Slumping Oil Won't Derail $500 bln Gulf Infrastructure Plan
Posted 18/12/2014 00:00
Such enormous burdens might seem untenable when Gulf states may face a sustained period of lower oil prices, which have almost halved since June.
The International Monetary Fund has also warned some Gulf nations must reduce public spending to avoid burning through their savings.
But governments are now prioritising infrastructure spending and some have methods to avoid the budgetary squeeze.
Saudi funds some of its large infrastructure projects off-budget from a separate central bank account, which contained 514 billion riyals in October.
Both Kuwait's finance minister and the UAE's economy minister were quoted this week as saying reserves would maintain spending on development projects despite falling oil prices.
Using savings for infrastructure seems logical as surplus cash has been put into sovereign wealth funds for years, on the basis that hydrocarbon riches need to last.
The meagre interest rate much of this money attracts currently - Saudi is estimated to invest most of its reserves in low-yielding U.S. Treasuries - could arguably be better spent on infrastructure.
"We have come across situations where there was even a question of using bank financing for projects as they were sitting on large amounts of money getting no interest and so were thinking 'why pay banks?'" said Mario Salameh, project finance head for the Middle East and North Africa at HSBC .
Running down reserves is controversial, with people acutely aware reduced savings could jeopardise future living standards.
SUSTAINABLE FINANCE
For those without huge reserves, namely Oman, Bahrain and Dubai, the loan market has provided cheap finance, which should continue as regional banks are cash-rich.
Upcoming projects include the $3.6 billion Liwa plastics plant in Oman and Aluminium Bahrain's $2.5 billion expansion.
However, a Dec. 2 note from Morgan Stanley on Qatari banks highlighted how a lower oil price will cut the amount of cash deposited in local banks by governments, which will increase loan rates.
Basel III considerations, as the guidelines make it more capital-intensive to back long-dated loans often used for infrastructure, will also affect loan access.
Project bonds have been touted as a potential source of cash, with deals from Saudi and UAE in the last three years.
Issuers have so far been reluctant to take this route, given cheap bank lending and the lengthy process of structuring such trades.

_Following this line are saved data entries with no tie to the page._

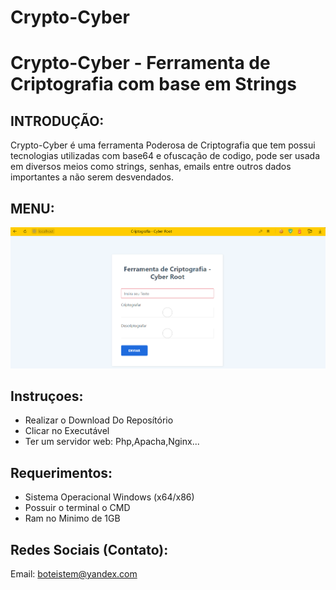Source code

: # Crypto-Cyber

# Crypto-Cyber - Ferramenta de Criptografia com base em Strings

## INTRODUÇÃO:

Crypto-Cyber é uma ferramenta Poderosa de Criptografia que tem possui tecnologias utilizadas com base64 e ofuscação de codigo, pode ser usada em diversos meios como strings, senhas, emails entre outros dados importantes a não serem desvendados.

## MENU:
![Interface Do Crypto-Cyber](https://raw.githubusercontent.com/Cyber-Root0/Crypto-Cyber/main/crypto.png)



## Instruçoes:
- Realizar o Download Do Reposítório 
- Clicar no Executável
- Ter um servidor web: Php,Apacha,Nginx...

## Requerimentos:

- Sistema Operacional Windows (x64/x86)
- Possuir o terminal o CMD
- Ram no Minimo de 1GB

## Redes Sociais (Contato):

Email: boteistem@yandex.com


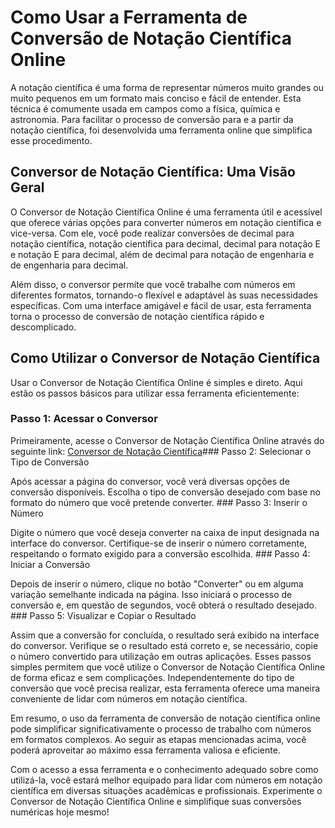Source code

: Como Usar a Ferramenta de Conversão de Notação Científica Online
================================================================

A notação científica é uma forma de representar números muito grandes ou muito pequenos em um formato mais conciso e fácil de entender. Esta técnica é comumente usada em campos como a física, química e astronomia. Para facilitar o processo de conversão para e a partir da notação científica, foi desenvolvida uma ferramenta online que simplifica esse procedimento.

Conversor de Notação Científica: Uma Visão Geral
------------------------------------------------

O Conversor de Notação Científica Online é uma ferramenta útil e acessível que oferece várias opções para converter números em notação científica e vice-versa. Com ele, você pode realizar conversões de decimal para notação científica, notação científica para decimal, decimal para notação E e notação E para decimal, além de decimal para notação de engenharia e de engenharia para decimal.

Além disso, o conversor permite que você trabalhe com números em diferentes formatos, tornando-o flexível e adaptável às suas necessidades específicas. Com uma interface amigável e fácil de usar, esta ferramenta torna o processo de conversão de notação científica rápido e descomplicado.

Como Utilizar o Conversor de Notação Científica
-----------------------------------------------

Usar o Conversor de Notação Científica Online é simples e direto. Aqui estão os passos básicos para utilizar essa ferramenta eficientemente:

### Passo 1: Acessar o Conversor

Primeiramente, acesse o Conversor de Notação Científica Online através do seguinte link: [Conversor de Notação Científica](https://www.onlinecalculatorsfree.com/pt/convert/scientific-notation-converter.html)### Passo 2: Selecionar o Tipo de Conversão

Após acessar a página do conversor, você verá diversas opções de conversão disponíveis. Escolha o tipo de conversão desejado com base no formato do número que você pretende converter. ### Passo 3: Inserir o Número

Digite o número que você deseja converter na caixa de input designada na interface do conversor. Certifique-se de inserir o número corretamente, respeitando o formato exigido para a conversão escolhida. ### Passo 4: Iniciar a Conversão

Depois de inserir o número, clique no botão "Converter" ou em alguma variação semelhante indicada na página. Isso iniciará o processo de conversão e, em questão de segundos, você obterá o resultado desejado. ### Passo 5: Visualizar e Copiar o Resultado

Assim que a conversão for concluída, o resultado será exibido na interface do conversor. Verifique se o resultado está correto e, se necessário, copie o número convertido para utilização em outras aplicações. Esses passos simples permitem que você utilize o Conversor de Notação Científica Online de forma eficaz e sem complicações. Independentemente do tipo de conversão que você precisa realizar, esta ferramenta oferece uma maneira conveniente de lidar com números em notação científica.

Em resumo, o uso da ferramenta de conversão de notação científica online pode simplificar significativamente o processo de trabalho com números em formatos complexos. Ao seguir as etapas mencionadas acima, você poderá aproveitar ao máximo essa ferramenta valiosa e eficiente.

Com o acesso a essa ferramenta e o conhecimento adequado sobre como utilizá-la, você estará melhor equipado para lidar com números em notação científica em diversas situações acadêmicas e profissionais. Experimente o Conversor de Notação Científica Online e simplifique suas conversões numéricas hoje mesmo!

Plus, even developed markets with a history of issuance only use them for a small percentage of overall funding.
Another option is attracting pension funds and insurance companies, whose investment strategy matches the long-term timespan of infrastructure funding.
Should Gulf nations wish to do both, bankers argue they should be establishing relationships now from a position of strength, thereby yielding better terms, as opposed to when they may be more desperate in future.
"There is little recognition of urgency in the market and that will only come if it's forced or from a bit of vision to say the current funding model isn't sustainable, much like our hydrocarbons," said one senior project finance banker.